* **What is being asked**: Reproduce every line in the entries below word for word.

(A set of records)
[Begin]

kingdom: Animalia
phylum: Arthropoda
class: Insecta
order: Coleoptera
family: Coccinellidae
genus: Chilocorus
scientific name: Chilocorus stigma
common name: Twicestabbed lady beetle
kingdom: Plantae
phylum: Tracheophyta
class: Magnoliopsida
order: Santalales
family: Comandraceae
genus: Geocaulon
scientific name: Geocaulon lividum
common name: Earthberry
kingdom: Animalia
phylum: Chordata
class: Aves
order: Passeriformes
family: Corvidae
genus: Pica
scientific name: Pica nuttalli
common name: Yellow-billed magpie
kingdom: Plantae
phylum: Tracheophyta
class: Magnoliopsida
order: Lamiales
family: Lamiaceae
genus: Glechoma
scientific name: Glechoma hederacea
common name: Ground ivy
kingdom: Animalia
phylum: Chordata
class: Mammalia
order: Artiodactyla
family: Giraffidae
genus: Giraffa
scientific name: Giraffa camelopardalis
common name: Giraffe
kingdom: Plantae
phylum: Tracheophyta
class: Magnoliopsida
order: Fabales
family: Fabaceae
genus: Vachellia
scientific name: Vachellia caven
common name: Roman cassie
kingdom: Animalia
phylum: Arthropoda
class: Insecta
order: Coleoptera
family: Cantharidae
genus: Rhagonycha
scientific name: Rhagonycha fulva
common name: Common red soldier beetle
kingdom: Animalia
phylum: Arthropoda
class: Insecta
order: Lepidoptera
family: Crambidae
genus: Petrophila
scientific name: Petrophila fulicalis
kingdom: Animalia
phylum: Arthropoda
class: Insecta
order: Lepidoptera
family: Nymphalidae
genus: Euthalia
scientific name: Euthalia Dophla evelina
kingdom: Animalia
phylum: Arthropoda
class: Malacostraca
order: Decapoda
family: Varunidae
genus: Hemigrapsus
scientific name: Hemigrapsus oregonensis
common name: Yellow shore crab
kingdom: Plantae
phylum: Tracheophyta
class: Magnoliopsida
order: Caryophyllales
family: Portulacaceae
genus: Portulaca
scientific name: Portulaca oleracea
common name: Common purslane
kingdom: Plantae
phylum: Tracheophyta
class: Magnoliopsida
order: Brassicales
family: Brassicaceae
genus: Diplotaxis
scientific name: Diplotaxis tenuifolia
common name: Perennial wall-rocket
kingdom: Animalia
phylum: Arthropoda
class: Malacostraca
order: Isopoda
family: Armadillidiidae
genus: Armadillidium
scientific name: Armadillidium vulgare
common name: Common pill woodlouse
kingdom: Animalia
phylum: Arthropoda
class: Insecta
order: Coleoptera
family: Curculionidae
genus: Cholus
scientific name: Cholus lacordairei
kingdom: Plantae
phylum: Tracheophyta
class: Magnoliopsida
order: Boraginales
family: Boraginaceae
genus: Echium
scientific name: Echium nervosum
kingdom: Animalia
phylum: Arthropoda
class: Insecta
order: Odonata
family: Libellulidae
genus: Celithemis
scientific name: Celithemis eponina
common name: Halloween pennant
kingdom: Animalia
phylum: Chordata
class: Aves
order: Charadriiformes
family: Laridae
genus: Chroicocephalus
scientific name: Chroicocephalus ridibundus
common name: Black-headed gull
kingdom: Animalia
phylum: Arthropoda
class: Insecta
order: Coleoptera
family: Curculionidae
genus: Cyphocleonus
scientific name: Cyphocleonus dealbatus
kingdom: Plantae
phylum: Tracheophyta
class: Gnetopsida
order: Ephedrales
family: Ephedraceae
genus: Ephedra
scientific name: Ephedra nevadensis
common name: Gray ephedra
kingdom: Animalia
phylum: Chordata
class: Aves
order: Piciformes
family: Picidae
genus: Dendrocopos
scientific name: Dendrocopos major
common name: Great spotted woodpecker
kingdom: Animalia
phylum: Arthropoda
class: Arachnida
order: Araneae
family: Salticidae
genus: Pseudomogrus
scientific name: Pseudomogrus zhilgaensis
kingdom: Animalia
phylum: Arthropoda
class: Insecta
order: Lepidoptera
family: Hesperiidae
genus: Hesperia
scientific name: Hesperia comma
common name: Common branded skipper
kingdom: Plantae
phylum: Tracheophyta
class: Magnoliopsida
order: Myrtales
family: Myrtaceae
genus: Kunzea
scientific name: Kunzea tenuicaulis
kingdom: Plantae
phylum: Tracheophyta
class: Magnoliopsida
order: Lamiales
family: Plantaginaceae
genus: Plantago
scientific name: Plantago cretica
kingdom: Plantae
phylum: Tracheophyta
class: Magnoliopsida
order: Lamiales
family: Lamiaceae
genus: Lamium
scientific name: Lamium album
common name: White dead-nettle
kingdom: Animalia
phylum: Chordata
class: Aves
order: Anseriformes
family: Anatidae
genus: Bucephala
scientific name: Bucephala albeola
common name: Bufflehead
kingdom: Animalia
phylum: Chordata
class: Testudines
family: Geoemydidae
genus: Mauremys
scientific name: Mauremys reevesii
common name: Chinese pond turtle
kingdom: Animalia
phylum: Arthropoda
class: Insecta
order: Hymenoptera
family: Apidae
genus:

[End]

* **Reply to the task**:
kingdom: Animalia
phylum: Arthropoda
class: Insecta
order: Coleoptera
family: Coccinellidae
genus: Chilocorus
scientific name: Chilocorus stigma
common name: Twicestabbed lady beetle
kingdom: Plantae
phylum: Tracheophyta
class: Magnoliopsida
order: Santalales
family: Comandraceae
genus: Geocaulon
scientific name: Geocaulon lividum
common name: Earthberry
kingdom: Animalia
phylum: Chordata
class: Aves
order: Passeriformes
family: Corvidae
genus: Pica
scientific name: Pica nuttalli
common name: Yellow-billed magpie
kingdom: Plantae
phylum: Tracheophyta
class: Magnoliopsida
order: Lamiales
family: Lamiaceae
genus: Glechoma
scientific name: Glechoma hederacea
common name: Ground ivy
kingdom: Animalia
phylum: Chordata
class: Mammalia
order: Artiodactyla
family: Giraffidae
genus: Giraffa
scientific name: Giraffa camelopardalis
common name: Giraffe
kingdom: Plantae
phylum: Tracheophyta
class: Magnoliopsida
order: Fabales
family: Fabaceae
genus: Vachellia
scientific name: Vachellia caven
common name: Roman cassie
kingdom: Animalia
phylum: Arthropoda
class: Insecta
order: Coleoptera
family: Cantharidae
genus: Rhagonycha
scientific name: Rhagonycha fulva
common name: Common red soldier beetle
kingdom: Animalia
phylum: Arthropoda
class: Insecta
order: Lepidoptera
family: Crambidae
genus: Petrophila
scientific name: Petrophila fulicalis
kingdom: Animalia
phylum: Arthropoda
class: Insecta
order: Lepidoptera
family: Nymphalidae
genus: Euthalia
scientific name: Euthalia Dophla evelina
kingdom: Animalia
phylum: Arthropoda
class: Malacostraca
order: Decapoda
family: Varunidae
genus: Hemigrapsus
scientific name: Hemigrapsus oregonensis
common name: Yellow shore crab
kingdom: Plantae
phylum: Tracheophyta
class: Magnoliopsida
order: Caryophyllales
family: Portulacaceae
genus: Portulaca
scientific name: Portulaca oleracea
common name: Common purslane
kingdom: Plantae
phylum: Tracheophyta
class: Magnoliopsida
order: Brassicales
family: Brassicaceae
genus: Diplotaxis
scientific name: Diplotaxis tenuifolia
common name: Perennial wall-rocket
kingdom: Animalia
phylum: Arthropoda
class: Malacostraca
order: Isopoda
family: Armadillidiidae
genus: Armadillidium
scientific name: Armadillidium vulgare
common name: Common pill woodlouse
kingdom: Animalia
phylum: Arthropoda
class: Insecta
order: Coleoptera
family: Curculionidae
genus: Cholus
scientific name: Cholus lacordairei
kingdom: Plantae
phylum: Tracheophyta
class: Magnoliopsida
order: Boraginales
family: Boraginaceae
genus: Echium
scientific name: Echium nervosum
kingdom: Animalia
phylum: Arthropoda
class: Insecta
order: Odonata
family: Libellulidae
genus: Celithemis
scientific name: Celithemis eponina
common name: Halloween pennant
kingdom: Animalia
phylum: Chordata
class: Aves
order: Charadriiformes
family: Laridae
genus: Chroicocephalus
scientific name: Chroicocephalus ridibundus
common name: Black-headed gull
kingdom: Animalia
phylum: Arthropoda
class: Insecta
order: Coleoptera
family: Curculionidae
genus: Cyphocleonus
scientific name: Cyphocleonus dealbatus
kingdom: Plantae
phylum: Tracheophyta
class: Gnetopsida
order: Ephedrales
family: Ephedraceae
genus: Ephedra
scientific name: Ephedra nevadensis
common name: Gray ephedra
kingdom: Animalia
phylum: Chordata
class: Aves
order: Piciformes
family: Picidae
genus: Dendrocopos
scientific name: Dendrocopos major
common name: Great spotted woodpecker
kingdom: Animalia
phylum: Arthropoda
class: Arachnida
order: Araneae
family: Salticidae
genus: Pseudomogrus
scientific name: Pseudomogrus zhilgaensis
kingdom: Animalia
phylum: Arthropoda
class: Insecta
order: Lepidoptera
family: Hesperiidae
genus: Hesperia
scientific name: Hesperia comma
common name: Common branded skipper
kingdom: Plantae
phylum: Tracheophyta
class: Magnoliopsida
order: Myrtales
family: Myrtaceae
genus: Kunzea
scientific name: Kunzea tenuicaulis
kingdom: Plantae
phylum: Tracheophyta
class: Magnoliopsida
order: Lamiales
family: Plantaginaceae
genus: Plantago
scientific name: Plantago cretica
kingdom: Plantae
phylum: Tracheophyta
class: Magnoliopsida
order: Lamiales
family: Lamiaceae
genus: Lamium
scientific name: Lamium album
common name: White dead-nettle
kingdom: Animalia
phylum: Chordata
class: Aves
order: Anseriformes
family: Anatidae
genus: Bucephala
scientific name: Bucephala albeola
common name: Bufflehead
kingdom: Animalia
phylum: Chordata
class: Testudines
family: Geoemydidae
genus: Mauremys
scientific name: Mauremys reevesii
common name: Chinese pond turtle
kingdom: Animalia
phylum: Arthropoda
class: Insecta
order: Hymenoptera
family: Apidae
genus:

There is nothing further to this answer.